Colin Bell

Personal information
- Full name: Peter Donovan Colin Bell
- Date of birth: 17 February 1979 (age 46)
- Place of birth: Poudre d'Or, Mauritius
- Position(s): Midfielder

Team information
- Current team: Pamplemousses SC
- Number: 17

Senior career*
- Years: Team / Apps / (Gls)
- 1996–2003: Poudre d'Or ATC / 261 / (39)
- 2003–2006: Faucon Flacq SC / 119 / (55)
- 2006–2018: Pamplemousses SC / 204 / (24)

International career
- 2006–2017: Mauritius / 41 / (0)

= Colin Bell (footballer, born 1979) =

Mauritian footballer

Colin Bell (born 17 February 1979 in Poudre d'Or) is a Mauritian footballer who plays for Pamplemousses SC in the Mauritian League and internationally for the Mauritius national football team.

==Career==
===Senior career===
Bell started his professional career with local club Poudre d'Or ATC. In 2003, he moved to Faucon Flacq SC of the Mauritian League.
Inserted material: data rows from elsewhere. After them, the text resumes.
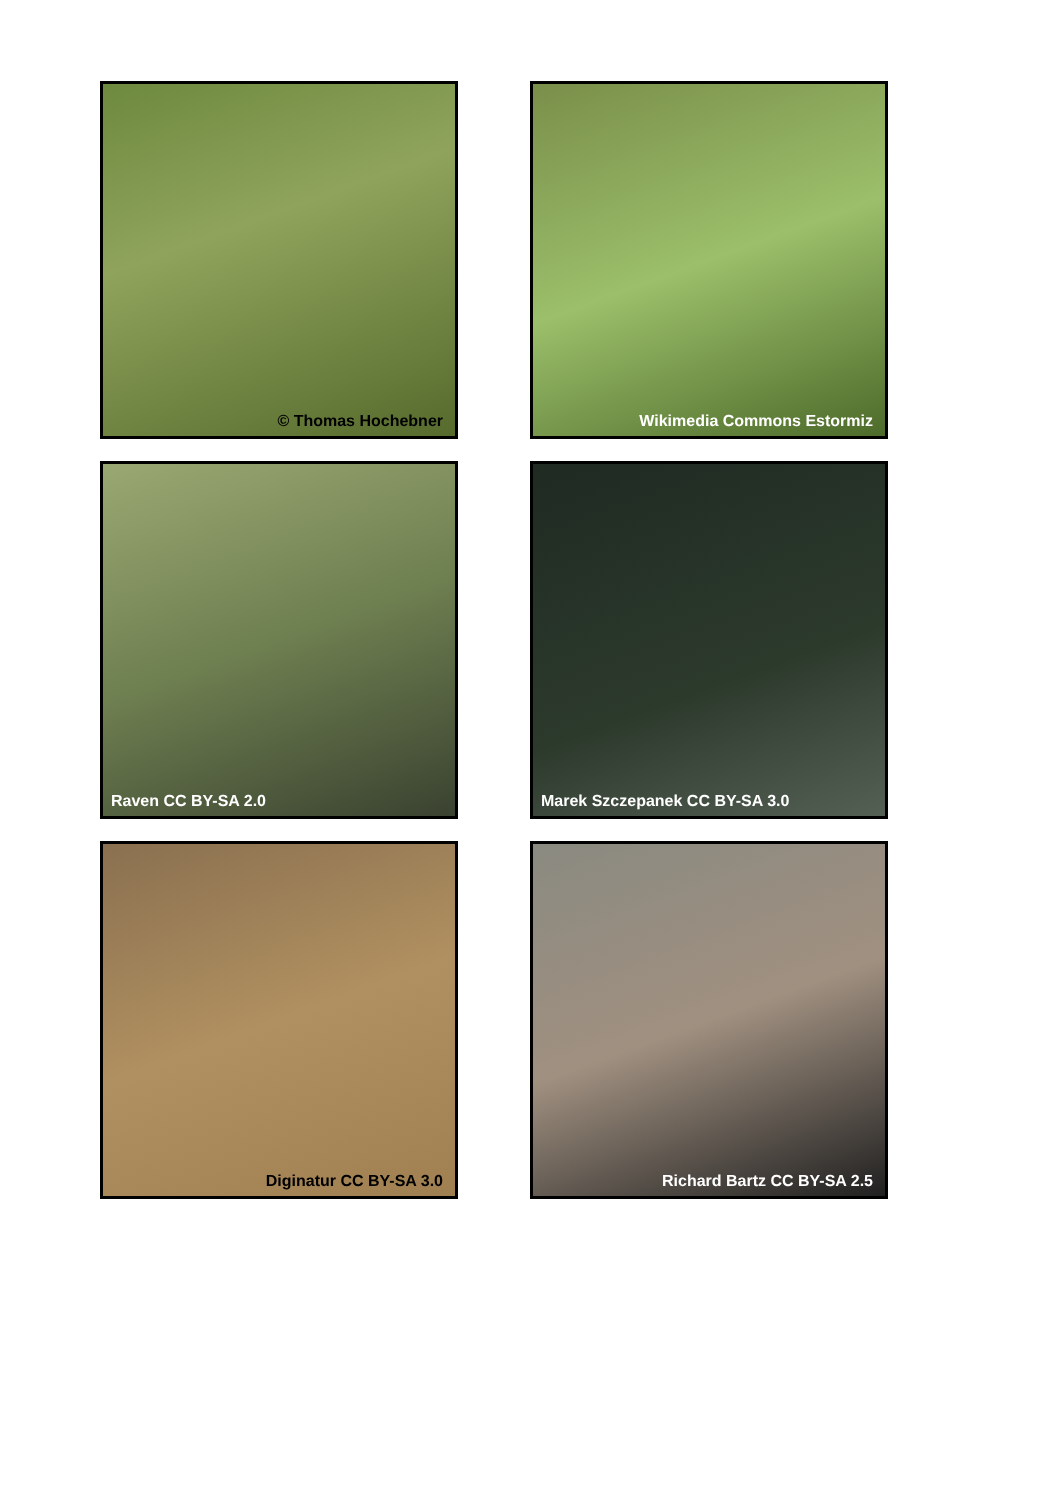© Thomas Hochebner
Wikimedia Commons Estormiz
Raven CC BY-SA 2.0
Marek Szczepanek CC BY-SA 3.0
Diginatur CC BY-SA 3.0
Richard Bartz CC BY-SA 2.5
In 2006, he transferred to Pamplemousses SC, also of the Mauritian league. He soon became team captain, and has been an integral part of the team ever since.

===International career===
Bell received his first cap for Mauritius in 2006. Since then, he has amassed a total of 20 caps, and has become captain for Club M.